§ **Written tasks**:
**1)** In the passage on supply chain automation, what three things must operations first become before automation can scale?
**2)** Reproduce, word for word, the stretch of the passage on supply chain automation from "One of the most common" through "fully understand it.".

§ **Source extract**:
This disconnect is creating what may be one of the most significant barriers to automation success across the supply chain: an automation readiness gap. Technology is advancing faster than operational maturity.

Too often, autonomy is approached as a technology procurement exercise. Organizations evaluate software platforms, autonomous vehicles, cameras, sensors, and AI applications before fully understanding the operational challenges they are attempting to solve. The reality is that autonomy is not a product that can be purchased and deployed. It is the outcome of a well-designed operating model. Technology plays an important role, but it cannot compensate for inconsistent processes, fragmented execution, poor data quality, or a lack of operational discipline. The organizations creating the most value from automation are not necessarily deploying the most technology. They are building the strongest operational foundations.

You Cannot Skip the Foundation

One of the most common mistakes organizations make is attempting to accelerate directly toward automation without first establishing the conditions required for automation to succeed. Autonomous operations depend on predictability. Processes must be repeatable, workflows must be understood, data must be reliable, and performance must be measurable. Without those elements, automation often magnifies existing inefficiencies rather than eliminating them.

This challenge extends far beyond yard operations. Across the broader supply chain, organizations continue searching for ways to automate transportation planning, warehouse execution, inventory management, labor allocation, and manufacturing processes. Yet the same pattern repeatedly emerges. Companies attempt to automate complexity before they fully understand it.

The yard often provides a clear example of this dynamic because it sits at the intersection of transportation, warehousing, labor, equipment, carriers, and customer service. When communication breaks down, trailers go missing. When processes are inconsistent, dwell times increase. When visibility is limited, congestion builds. The yard is rarely the root cause of broader supply chain challenges, but it is frequently where those challenges become impossible to ignore.

Organizations cannot automate chaos. Before automation can scale, operations must first become structured, standardized, and visible.

Digital Intelligence and Physical Execution Must Operate as One System

Historically, supply chains have managed technology and operations as separate disciplines. Software teams manage systems while operations teams manage execution. That distinction is becoming increasingly difficult to maintain.

The next generation of supply chain performance will be defined by the convergence of digital intelligence and physical execution. Real-time visibility, artificial intelligence, simulation environments, predictive analytics, and autonomous technologies only create value when they improve physical outcomes. Customers do not purchase visibility for visibility's sake. They invest in improved throughput, lower operating costs, better service levels, higher asset utilization, and greater predictability.

§ **Information provided**:
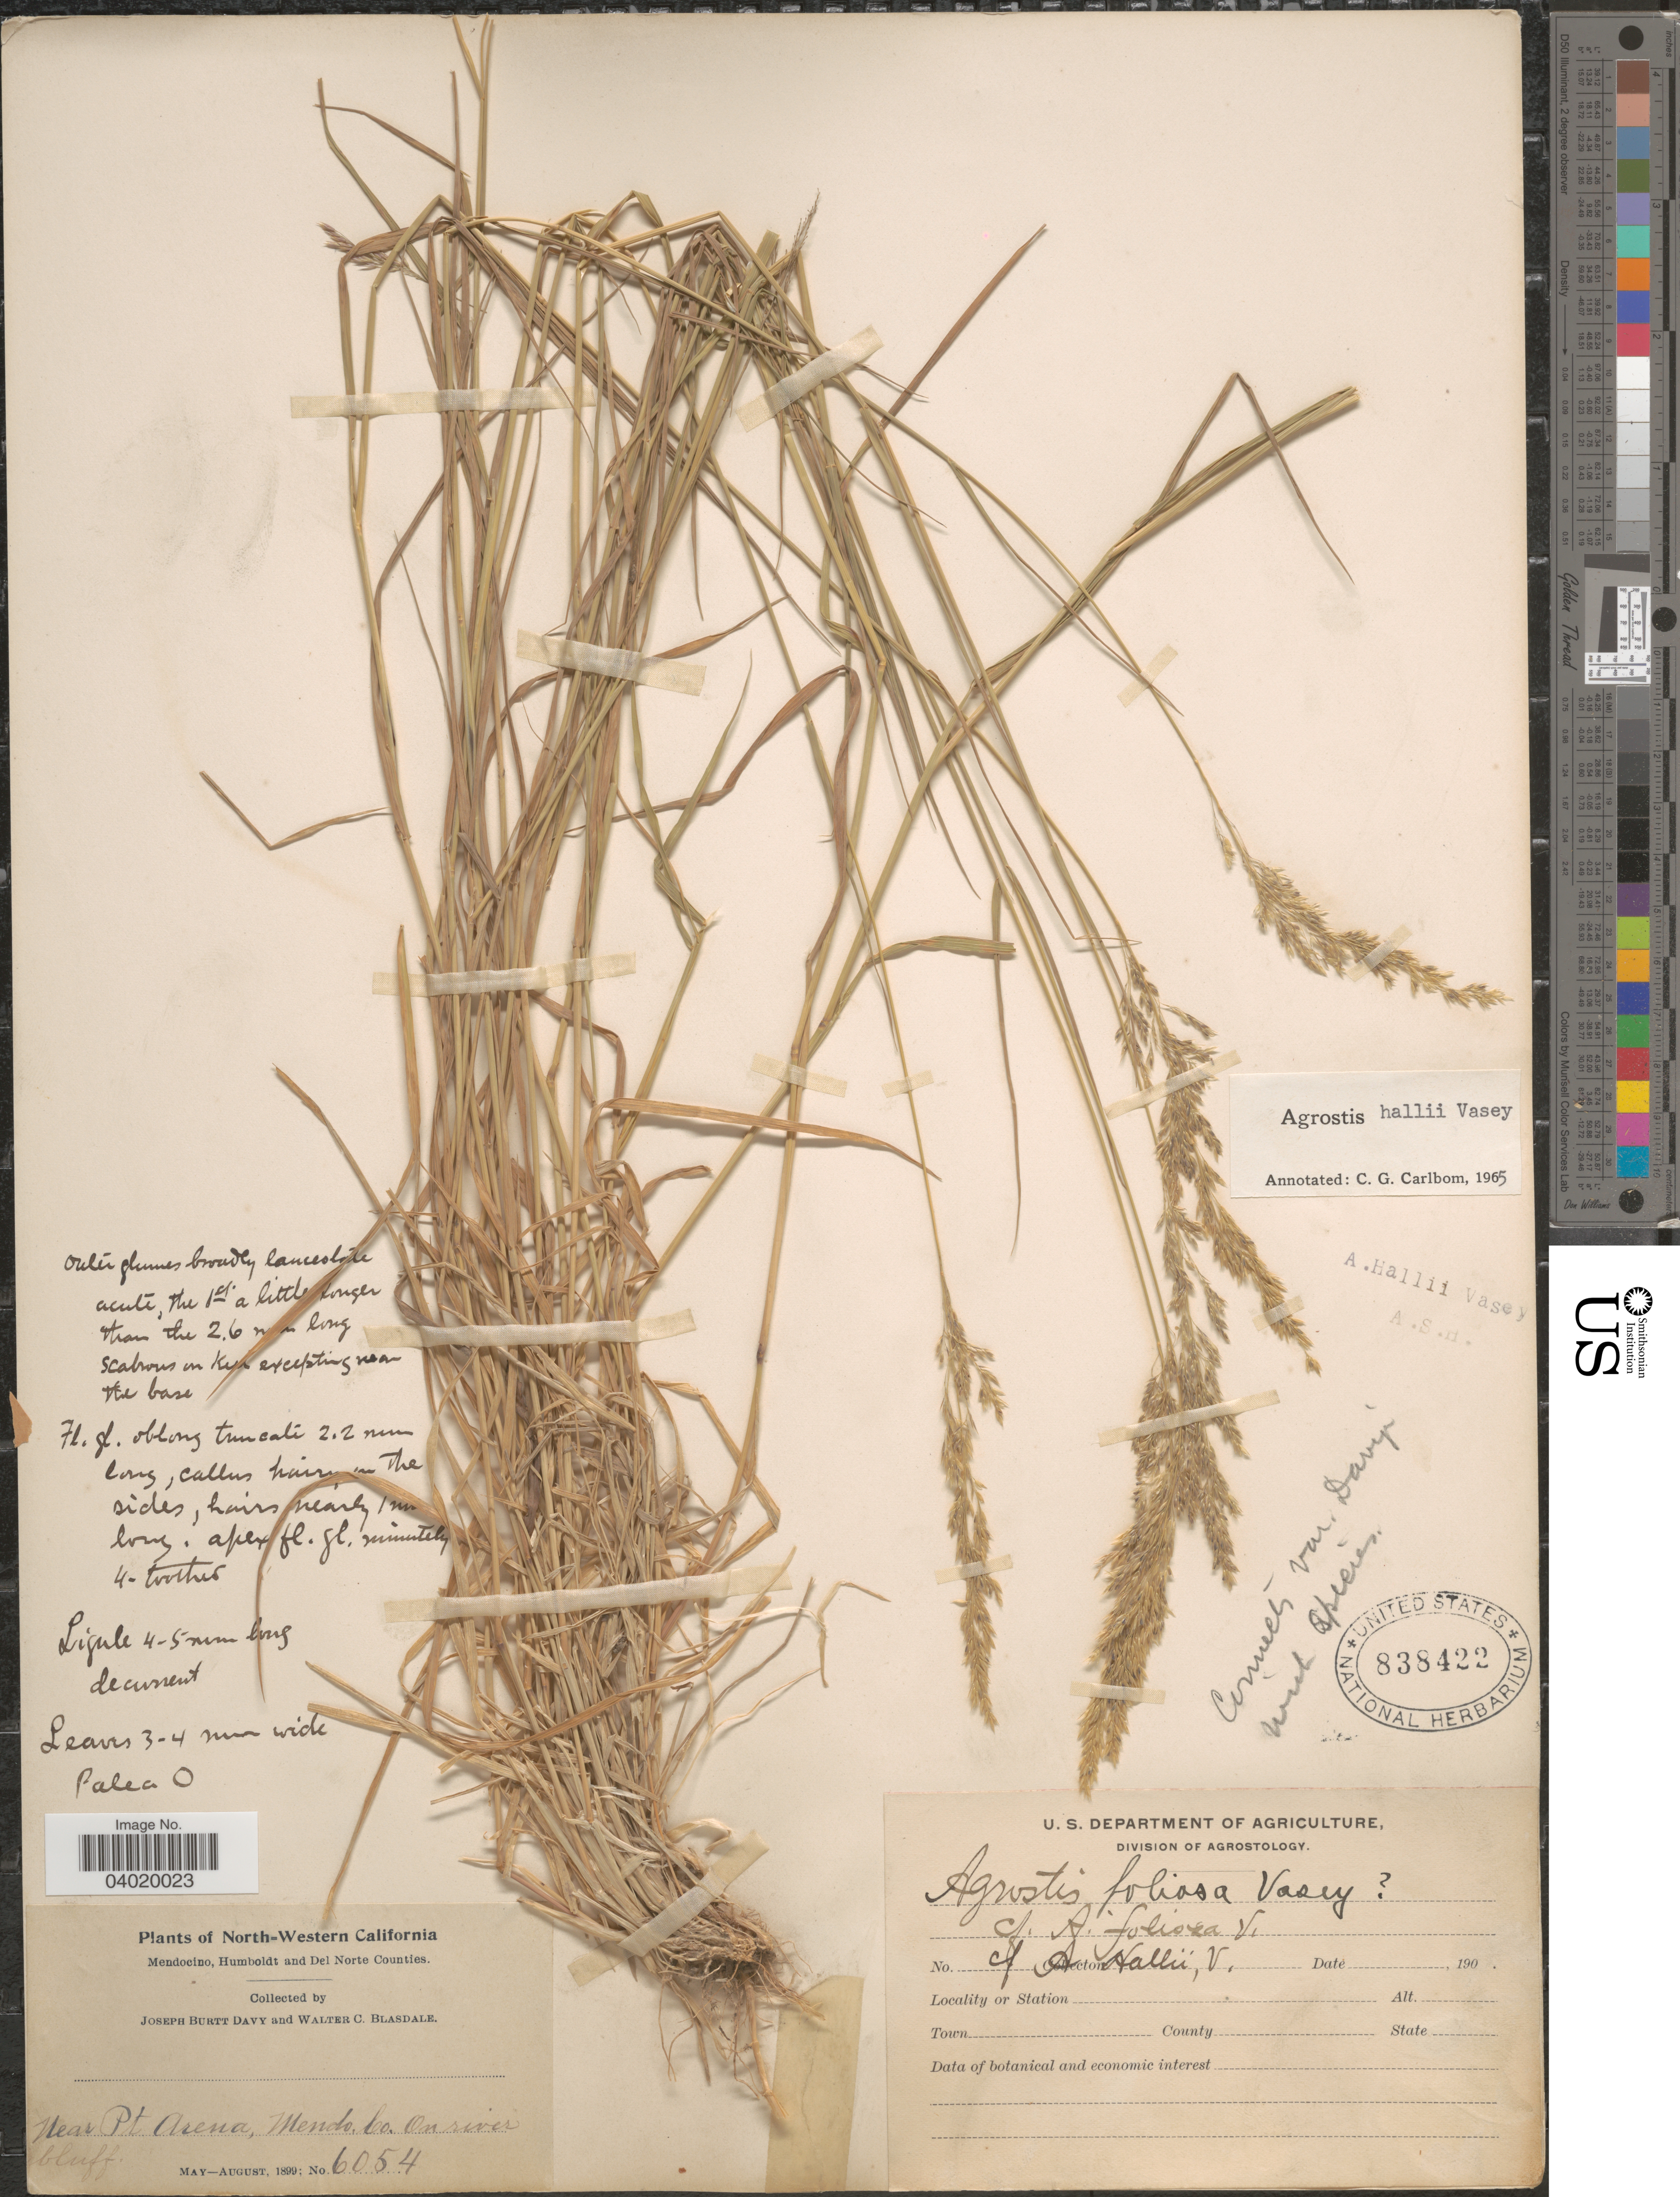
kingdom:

§ **Worked solutions**:
**1)** Structured, standardized, and visible.

**2)**
One of the most common mistakes organizations make is attempting to accelerate directly toward automation without first establishing the conditions required for automation to succeed. Autonomous operations depend on predictability. Processes must be repeatable, workflows must be understood, data must be reliable, and performance must be measurable. Without those elements, automation often magnifies existing inefficiencies rather than eliminating them.

This challenge extends far beyond yard operations. Across the broader supply chain, organizations continue searching for ways to automate transportation planning, warehouse execution, inventory management, labor allocation, and manufacturing processes. Yet the same pattern repeatedly emerges. Companies attempt to automate complexity before they fully understand it.